- **Task**: From the records, extract each line containing the string "お取り寄せスイーツ" and copy it in full.
-*-
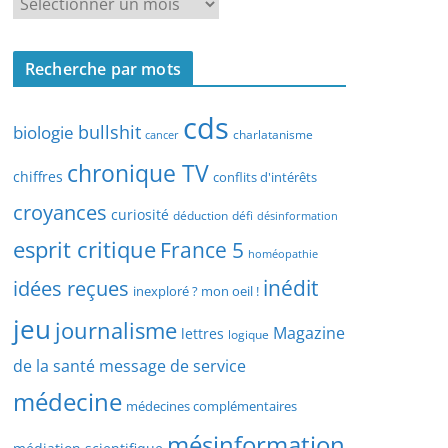
R
r
e
c
c
h
Recherche par mots
h
e
e
p
cds
r
bullshit
biologie
charlatanisme
a
cancer
c
r
chronique TV
h
chiffres
conflits d'intérêts
t
e
croyances
y
curiosité
déduction
défi
désinformation
p
p
esprit critique
France 5
a
homéopathie
e
r
idées reçues
inédit
d
inexploré ? mon oeil !
d
’
jeu
journalisme
a
Magazine
lettres
logique
a
t
r
de la santé
message de service
e
t
médecine
médecines complémentaires
i
c
mésinformation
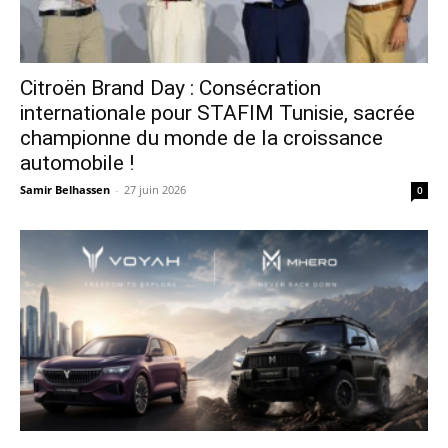
Citroën Brand Day : Consécration
internationale pour STAFIM Tunisie, sacrée
championne du monde de la croissance
automobile !
Samir Belhassen
-
27 juin 2026
0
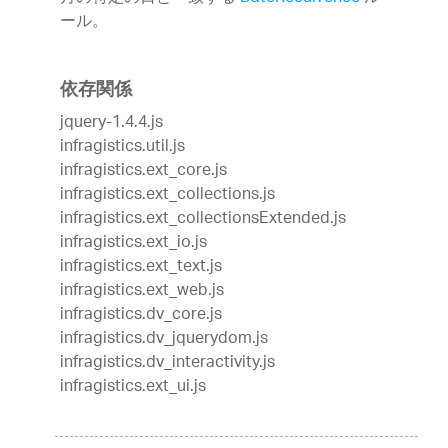
ール。
依存関係
jquery-1.4.4.js
infragistics.util.js
infragistics.ext_core.js
infragistics.ext_collections.js
infragistics.ext_collectionsExtended.js
infragistics.ext_io.js
infragistics.ext_text.js
infragistics.ext_web.js
infragistics.dv_core.js
infragistics.dv_jquerydom.js
infragistics.dv_interactivity.js
infragistics.ext_ui.js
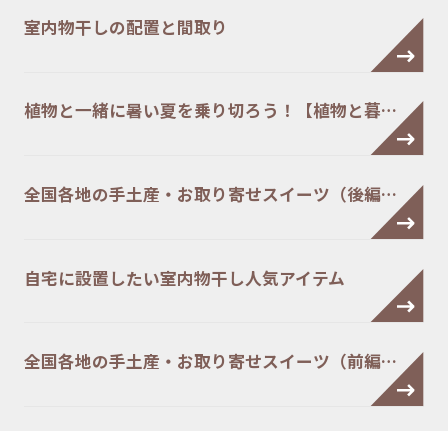
室内物干しの配置と間取り
植物と一緒に暑い夏を乗り切ろう！【植物と暮…
全国各地の手土産・お取り寄せスイーツ（後編…
自宅に設置したい室内物干し人気アイテム
全国各地の手土産・お取り寄せスイーツ（前編…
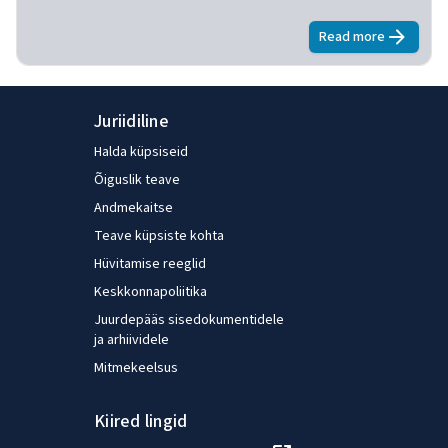
Read more
about
Taking 
Juriidiline
Halda küpsiseid
Õiguslik teave
Andmekaitse
Teave küpsiste kohta
Hüvitamise reeglid
Keskkonnapoliitika
Juurdepääs sisedokumentidele
ja arhiividele
Mitmekeelsus
Kiired lingid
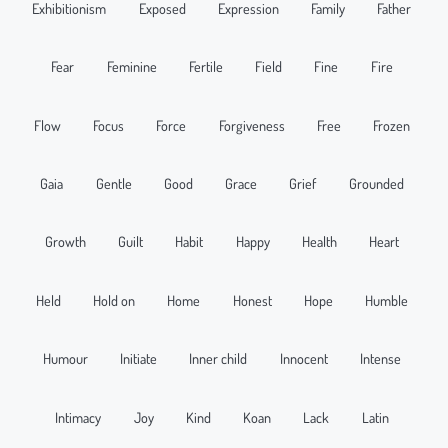
Exhibitionism
Exposed
Expression
Family
Father
Fear
Feminine
Fertile
Field
Fine
Fire
Flow
Focus
Force
Forgiveness
Free
Frozen
Gaia
Gentle
Good
Grace
Grief
Grounded
Growth
Guilt
Habit
Happy
Health
Heart
Held
Hold on
Home
Honest
Hope
Humble
Humour
Initiate
Inner child
Innocent
Intense
Intimacy
Joy
Kind
Koan
Lack
Latin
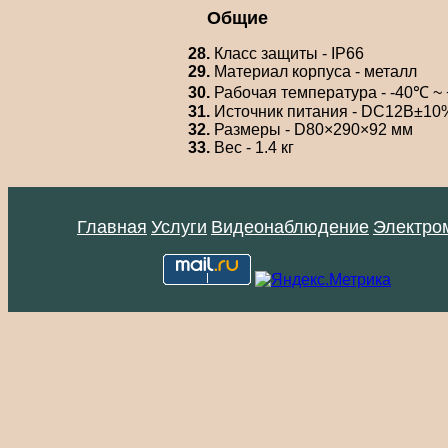
Общие
28.
Класс защиты - IP66
29.
Материал корпуса - металл
30.
Рабочая температура - -40℃ ~ 
31.
Источник питания - DC12В±10%,
32.
Размеры - D80×290×92 мм
33.
Вес - 1.4 кг
Главная
Услуги
Видеонаблюдение
Электро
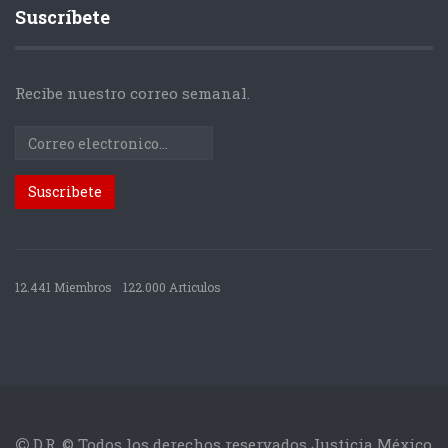
Suscríbete
Recibe nuestro correo semanal.
12.441 Miembros
122.000 Articulos
D.R. © Todos los derechos reservados Justicia México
-*-
- **Result of this exercise**:
全国各地の手土産・お取り寄せスイーツ（後編…
全国各地の手土産・お取り寄せスイーツ（前編…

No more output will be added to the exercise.